(Records shown begins)

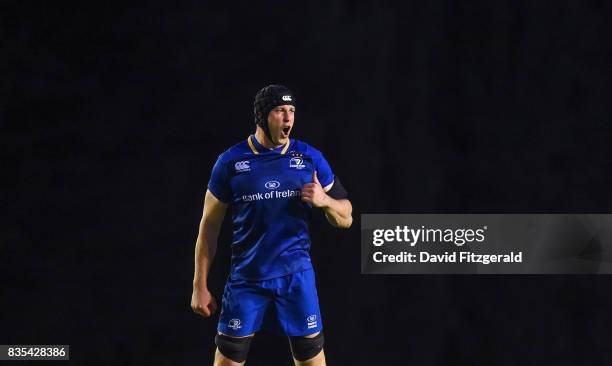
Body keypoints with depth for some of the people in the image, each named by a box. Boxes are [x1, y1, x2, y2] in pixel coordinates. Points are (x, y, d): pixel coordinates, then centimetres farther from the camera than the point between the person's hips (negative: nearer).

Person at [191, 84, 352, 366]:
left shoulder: (310, 158, 2)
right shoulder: (230, 162, -1)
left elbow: (345, 219, 7)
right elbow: (209, 225, 5)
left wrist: (324, 200, -15)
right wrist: (200, 285, 2)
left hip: (296, 276, 1)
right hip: (246, 278, -1)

(Records shown ends)

* What you have to do *
The records above are to be restated word for word, excluding all pictures.

* Your solution *
Body keypoints with depth for some of the people in the image, each named by a box. Boxes are [x1, y1, x2, y2] in pixel coordinates. Points are (x, y, d): pixel coordinates, then centimetres farther from the camera than the point between the person's hips (negative: nearer).

Person at [191, 84, 352, 366]:
left shoulder: (310, 158, 2)
right shoulder: (230, 162, -1)
left elbow: (345, 219, 7)
right elbow: (209, 225, 5)
left wrist: (324, 200, -15)
right wrist: (200, 285, 2)
left hip: (296, 276, 1)
right hip: (246, 278, -1)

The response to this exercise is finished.